When it didn’t happen for the first five or six years, it just seemed like it was never going to happen, so I would just joke about it. And then the joke became a reality, and then it became about Dory’s journey.
Andrew described Dory as a tragic figure in the first movie, and he felt bad that he hadn’t noticed how unresolved and awful it was that he left that character hanging for so long. Did you wonder what had happened to her?
No, I really didn’t. Had I thought about it and done what Andrew did, which was to think about where did she come from, who is her family, I would have called him sooner and said, ‘Here’s the sequel,’ and I wouldn’t have had to wait so long.
I actually don’t think (she) is tragic. I think you can look at it that way but as you see in the film now what appears to be a disability is her strength, and it turns into, ‘What would Dory do?’
So maybe what appears to be a disability is actually something that everybody else can look at in another way and say, ‘That’s a different way of thinking, and it’s a good way of thinking.’
So I love that message in it that something that seems to be a handicap is something you can use as a strength.

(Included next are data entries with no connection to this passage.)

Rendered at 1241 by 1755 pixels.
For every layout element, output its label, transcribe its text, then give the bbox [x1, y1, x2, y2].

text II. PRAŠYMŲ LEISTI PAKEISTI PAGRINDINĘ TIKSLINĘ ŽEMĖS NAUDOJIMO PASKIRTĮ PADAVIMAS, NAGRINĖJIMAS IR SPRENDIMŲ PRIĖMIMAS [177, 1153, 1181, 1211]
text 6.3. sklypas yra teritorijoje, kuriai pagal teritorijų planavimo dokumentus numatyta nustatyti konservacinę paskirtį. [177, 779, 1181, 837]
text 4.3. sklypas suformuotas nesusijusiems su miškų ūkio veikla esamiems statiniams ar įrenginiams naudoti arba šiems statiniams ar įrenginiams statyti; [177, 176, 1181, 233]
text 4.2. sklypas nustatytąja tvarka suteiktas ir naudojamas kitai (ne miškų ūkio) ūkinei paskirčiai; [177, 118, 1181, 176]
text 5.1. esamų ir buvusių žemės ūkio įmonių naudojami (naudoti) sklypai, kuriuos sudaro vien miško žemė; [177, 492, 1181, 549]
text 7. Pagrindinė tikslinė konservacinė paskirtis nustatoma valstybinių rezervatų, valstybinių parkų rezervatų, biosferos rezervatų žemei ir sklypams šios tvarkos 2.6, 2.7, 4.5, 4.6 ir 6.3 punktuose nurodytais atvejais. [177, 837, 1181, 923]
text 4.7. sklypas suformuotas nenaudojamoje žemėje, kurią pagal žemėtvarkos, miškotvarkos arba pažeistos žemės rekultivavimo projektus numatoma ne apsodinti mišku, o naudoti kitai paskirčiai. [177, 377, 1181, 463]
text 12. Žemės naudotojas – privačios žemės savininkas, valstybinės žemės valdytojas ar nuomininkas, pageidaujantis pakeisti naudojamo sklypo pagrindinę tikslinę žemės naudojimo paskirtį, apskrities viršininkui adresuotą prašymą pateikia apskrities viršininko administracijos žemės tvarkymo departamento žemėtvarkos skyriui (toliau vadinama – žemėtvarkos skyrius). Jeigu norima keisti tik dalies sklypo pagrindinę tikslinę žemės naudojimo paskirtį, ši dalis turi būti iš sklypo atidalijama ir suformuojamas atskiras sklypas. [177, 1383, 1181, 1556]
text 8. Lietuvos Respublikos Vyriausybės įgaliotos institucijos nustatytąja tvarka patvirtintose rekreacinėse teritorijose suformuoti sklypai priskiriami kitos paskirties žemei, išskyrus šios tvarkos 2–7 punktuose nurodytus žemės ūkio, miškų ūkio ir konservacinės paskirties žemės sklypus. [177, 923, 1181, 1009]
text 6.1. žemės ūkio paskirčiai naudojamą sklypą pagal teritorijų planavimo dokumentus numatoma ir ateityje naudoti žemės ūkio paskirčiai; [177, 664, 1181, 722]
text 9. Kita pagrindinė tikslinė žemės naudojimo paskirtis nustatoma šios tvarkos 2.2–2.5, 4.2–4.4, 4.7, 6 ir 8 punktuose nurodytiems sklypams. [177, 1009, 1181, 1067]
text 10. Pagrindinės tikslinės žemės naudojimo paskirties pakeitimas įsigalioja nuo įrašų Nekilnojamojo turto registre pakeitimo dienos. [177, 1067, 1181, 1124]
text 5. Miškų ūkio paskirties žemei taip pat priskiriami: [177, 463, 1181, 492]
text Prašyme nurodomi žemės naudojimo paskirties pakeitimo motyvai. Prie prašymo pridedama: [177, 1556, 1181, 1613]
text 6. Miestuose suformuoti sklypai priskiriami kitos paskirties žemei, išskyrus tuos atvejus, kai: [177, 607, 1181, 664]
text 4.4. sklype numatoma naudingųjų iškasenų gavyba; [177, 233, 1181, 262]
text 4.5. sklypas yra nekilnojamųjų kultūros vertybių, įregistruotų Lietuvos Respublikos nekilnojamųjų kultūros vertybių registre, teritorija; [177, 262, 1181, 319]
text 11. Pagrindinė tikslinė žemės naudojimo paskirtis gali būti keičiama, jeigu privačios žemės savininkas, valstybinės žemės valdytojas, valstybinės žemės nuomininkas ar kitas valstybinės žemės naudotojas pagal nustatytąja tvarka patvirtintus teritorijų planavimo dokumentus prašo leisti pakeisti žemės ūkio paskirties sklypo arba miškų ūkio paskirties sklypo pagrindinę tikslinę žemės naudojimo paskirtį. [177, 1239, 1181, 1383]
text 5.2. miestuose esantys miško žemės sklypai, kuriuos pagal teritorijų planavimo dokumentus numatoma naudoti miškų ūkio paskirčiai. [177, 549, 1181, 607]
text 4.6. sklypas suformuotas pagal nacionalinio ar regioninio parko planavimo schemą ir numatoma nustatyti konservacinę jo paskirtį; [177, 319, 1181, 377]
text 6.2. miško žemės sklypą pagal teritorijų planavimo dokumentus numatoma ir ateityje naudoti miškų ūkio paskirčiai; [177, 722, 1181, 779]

Dory looks a little like you, were your features used by the animators?
Someone said it looks like me, I don’t see it personally. They record, as I’m talking they are filming me the entire time to get my facial expressions, so that’s how they come up with the look of the fish. But I don’t see it.
Did you feel a connection to Dory’s search for her family?
I think everybody is searching for their home, whatever that is. I think home is different for everybody, but I understand what a sense of belonging is; I understand when you want to say why am I who I am? Where did I come from? How did I end up where I am? So I can relate to that, I think everybody can.
Parts of the movie are very emotional to watch, did they feel emotional to play?
I think it’s so much more than a cartoon movie and I think we’re all so proud of it. It’s much more complex and layered than any of us thought it would be, it’s much more complex and layered than Nemo, and Nemo was a great movie.
It is a very personal story for Dory and it is emotional. So it was very easy for me to cry.
I couldn’t read the lines and pretend to snivel and pretend to get emotional, it was emotional, it was sad, everything that Dory was going through and feeling, these are all human feelings, they are all the same feelings we all have, and it does show the power of these animators.
They make it so beautiful and realistic, and the characters they create are so complex that you do get emotional and you do cry at a fish.